2。布鲁克斯,R.R.(主编),重金属超富集植物 (剑桥大学出版社,1998)。
3。kabata pendias,A.pendias,在土壤中的微量元素 植物203–209(CRC,博卡拉顿,1991)。
4。科赫,I.,王,L.,ollson,C.A.,卡伦,W.R.& Reimer,K.J.环境。SCI。技术。34,22,26(2000)–。
5。琼斯,D.L.百科全书的蕨类植物(洛锡安区,墨尔本,1987)。
感想:首先来了解一下砷,砷俗称砒,为银灰色晶体,具有金属性,毒性很小,但其化合物都有毒性。砷中毒主要由砷化合物引起,三价砷化合物的毒性较五价砷为强,其中以毒性较大的三氧化二砷(俗称砒霜)中毒为多见。砷化物还可经皮肤或创面吸收而中毒。长期接触砷化物可引起慢性中毒。熔烧含砷矿石、制造合金、玻璃、陶瓷、印染、含砷医药和农药的生产工人和长期服用含砷药物均可引起砷中毒,饮水中含砷过高,可引起地方性砷中毒。

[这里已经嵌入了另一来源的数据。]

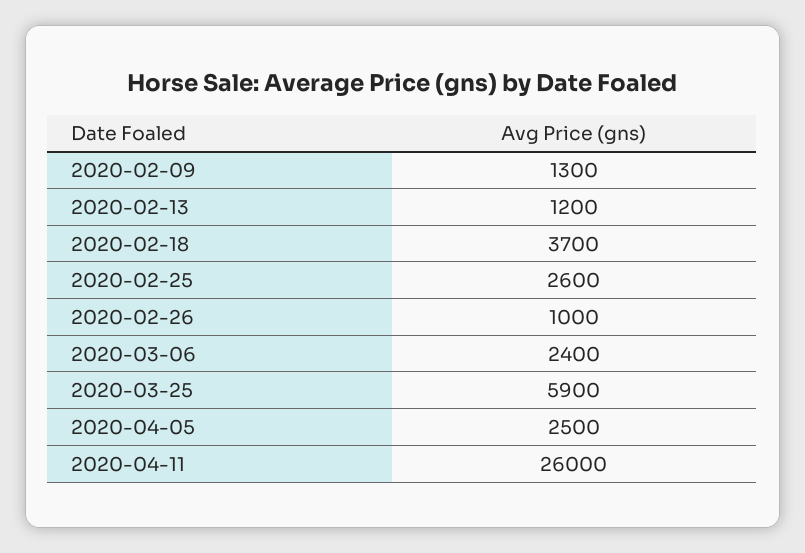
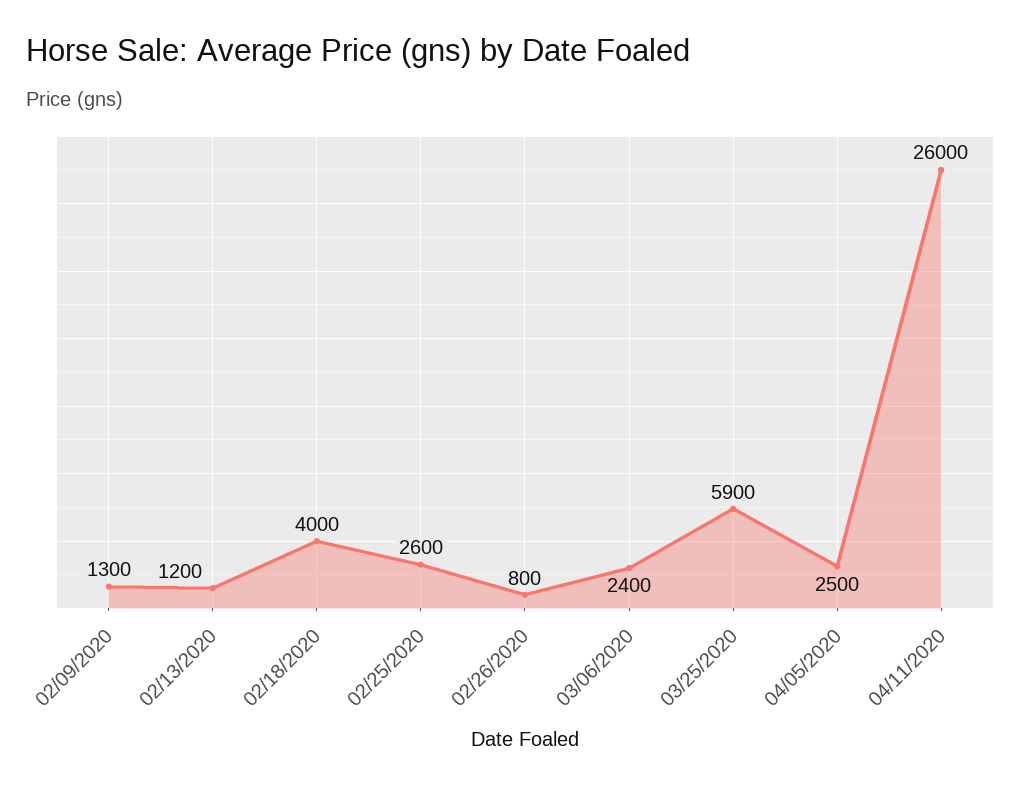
2020-02-18: 3700 -> 4000
2020-02-26: 1000 -> 800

从这篇文章中我了解到了蕨类植物蜈蚣草(凤尾蕨)是第一个已知的砷超富集蕨类植物,可以在在砷污染土壤修复方面有所应用。通过石墨炉原子吸收法这种方法来分析植物叶子总砷的吸收光谱,在分析过程中用1:1甲醇:水的方法提取该植物用高效液相色谱法–电感耦合等离子体质谱法来平衡砷,而且了解到目前几乎所有的砷是相对无毒的无机形式,几乎没有检测到有机砷物种。
那么即然这样,可不可以用此类蕨来定期富集土壤中的砷然后除去,来达到治理砷的土地污染的问题呢?有这个想法,我们要明确几个问题:
1、凤尾蕨是否容易生长?
2、凤尾蕨在什么样的情况下生长旺盛?
3、是否有明确的昆虫或动物以此为食?
4、在植物类中有没有天地?
5、在新环境中是否会出现不受控制的情况?
6、如果容易成活,怎么样大批量的生产?
7、在凤尾蕨富集砷的过程中,有没有特殊的培养条件?
8、富集完成后,凤尾蕨怎么样处理?等等问题,都需要我们来明确的解答。
在实验的基础上如果成功(可以来治理土地砷污染),还需要在具体的环境中进行测试。
读完此篇文章后,感到又增长了知识,以后会多读文献来增长自己的知识。